Enride provides digital, electric, and autonomous shipping company received approvals from the National Highway Traffic Safety Administration (NHTSA). The company will now be able to operate autonomous electric transport vehicles on public roads in the US. Operational flows for customer GE Applications will be having these services, showcasing Enride’s purpose-built functionality.
The autonomous and electric Enride Pod’s design doesn’t have space for a driver to be on board. It can be remotely controlled and monitored. This type of vehicle is an industry first. Enride Pod will be used on roads, with real traffic and other workflows. The movement of goods and coordination with teams at various warehouses will all be done with the pod. The unloading and loading process will be automated in coordination with the teams.

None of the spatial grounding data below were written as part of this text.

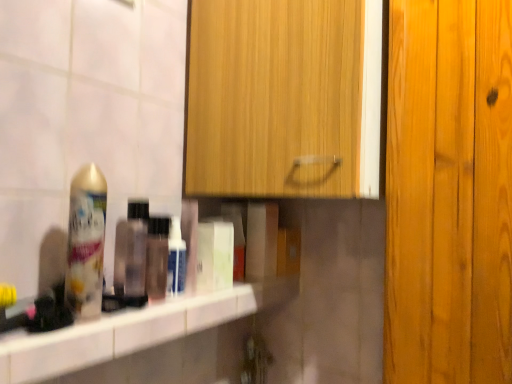
Question: Is white glossy bottle at center, the 1th mouthwash from the right, wider than wooden cabinet at upper center?

Choices:
 (A) no
 (B) yes

Answer: (A)

Question: Is wooden cabinet at upper center surrounded by white glossy bottle at center, the 1th mouthwash from the right?

Choices:
 (A) no
 (B) yes

Answer: (A)

Question: From a real-world perspective, is white glossy bottle at center, the 1th mouthwash from the right, positioned under wooden cabinet at upper center based on gravity?

Choices:
 (A) no
 (B) yes

Answer: (B)

Question: Does white glossy bottle at center, the 1th mouthwash from the right, come behind wooden cabinet at upper center?

Choices:
 (A) no
 (B) yes

Answer: (B)

Question: Does white glossy bottle at center, arranged as the 2th mouthwash when viewed from the left, have a larger size compared to wooden cabinet at upper center?

Choices:
 (A) yes
 (B) no

Answer: (B)

Question: From the image's perspective, is translucent plastic bottle at shelf, the first mouthwash in the left-to-right sequence, positioned above or below white glossy bottle at center, the 1th mouthwash from the right?

Choices:
 (A) below
 (B) above

Answer: (B)

Question: Based on their positions, is translucent plastic bottle at shelf, marked as the 2th mouthwash in a right-to-left arrangement, located to the left or right of white glossy bottle at center, the 1th mouthwash from the right?

Choices:
 (A) left
 (B) right

Answer: (A)

Question: Is translucent plastic bottle at shelf, the first mouthwash in the left-to-right sequence, taller or shorter than white glossy bottle at center, arranged as the 2th mouthwash when viewed from the left?

Choices:
 (A) short
 (B) tall

Answer: (B)

Question: Is translucent plastic bottle at shelf, the first mouthwash in the left-to-right sequence, in front of or behind white glossy bottle at center, arranged as the 2th mouthwash when viewed from the left, in the image?

Choices:
 (A) front
 (B) behind

Answer: (A)

Question: Relative to translucent plastic bottle at center, is translucent plastic bottle at shelf, marked as the 2th mouthwash in a right-to-left arrangement, in front or behind?

Choices:
 (A) front
 (B) behind

Answer: (B)

Question: Looking at the image, does translucent plastic bottle at shelf, marked as the 2th mouthwash in a right-to-left arrangement, seem bigger or smaller compared to translucent plastic bottle at center?

Choices:
 (A) big
 (B) small

Answer: (A)

Question: Considering the positions of translucent plastic bottle at shelf, marked as the 2th mouthwash in a right-to-left arrangement, and translucent plastic bottle at center in the image, is translucent plastic bottle at shelf, marked as the 2th mouthwash in a right-to-left arrangement, wider or thinner than translucent plastic bottle at center?

Choices:
 (A) wide
 (B) thin

Answer: (A)

Question: Is translucent plastic bottle at shelf, marked as the 2th mouthwash in a right-to-left arrangement, taller or shorter than translucent plastic bottle at center?

Choices:
 (A) short
 (B) tall

Answer: (B)

Question: Considering the positions of point (100, 200) and point (271, 150), is point (100, 200) closer or farther from the camera than point (271, 150)?

Choices:
 (A) closer
 (B) farther

Answer: (A)

Question: From a real-world perspective, is gold metallic can at left positioned above or below wooden cabinet at upper center?

Choices:
 (A) below
 (B) above

Answer: (A)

However, a remote Pod operator will be closely looking at the activities. It is the first kind, to be operated this way. Safely scaling autonomous vehicles ensures that the activities are monitored and also creates jobs for humans. This could be paving the path for future ways of shipping. The first public road pilot will take place in Q3 of 2022. The first customer of Enride who will get to experience this would be GE appliances. The manufacturing facilities, including existing operations, are all in place for the new adaptability.
Einride says this milestone marks the first time a purpose-built autonomous electric truck has received permission to operate on public roads, however, it is reminiscent of autonomous vehicle company Nuro’s 2020 request for a temporary exemption from certain low-speed vehicle standard requirements. Nuro’s vehicles, which deliver food and groceries using public roads, are also built without space for a driver or passengers. The company, therefore, needed NHTSA approval to use a new type of vehicle that isn’t built with certain human-centered features, like mirrors or a windshield.
“This new pilot will take us out onto public roads for the first time in the U.S., allowing short shipments on routes that utilize public roads as well as fenced areas,” said Falck, noting that the pod will operate between a fenced warehouse and public roads. “What we’re building with these various pilots is a clear business case of how our Einride Pods can support commercialization for customers, in a variety of environments.”
It’s not clear how many runs the pod will do each day, but per the limits of its approval with NHTSA, Einride’s pod will only operate during daylight hours on weekdays, and it will avoid adverse weather and road conditions like heavy rain, snow, fog, hail or temperatures below zero degrees Fahrenheit. The pod has the ability, however, to operate in such conditions due to lidar and cameras, the company said.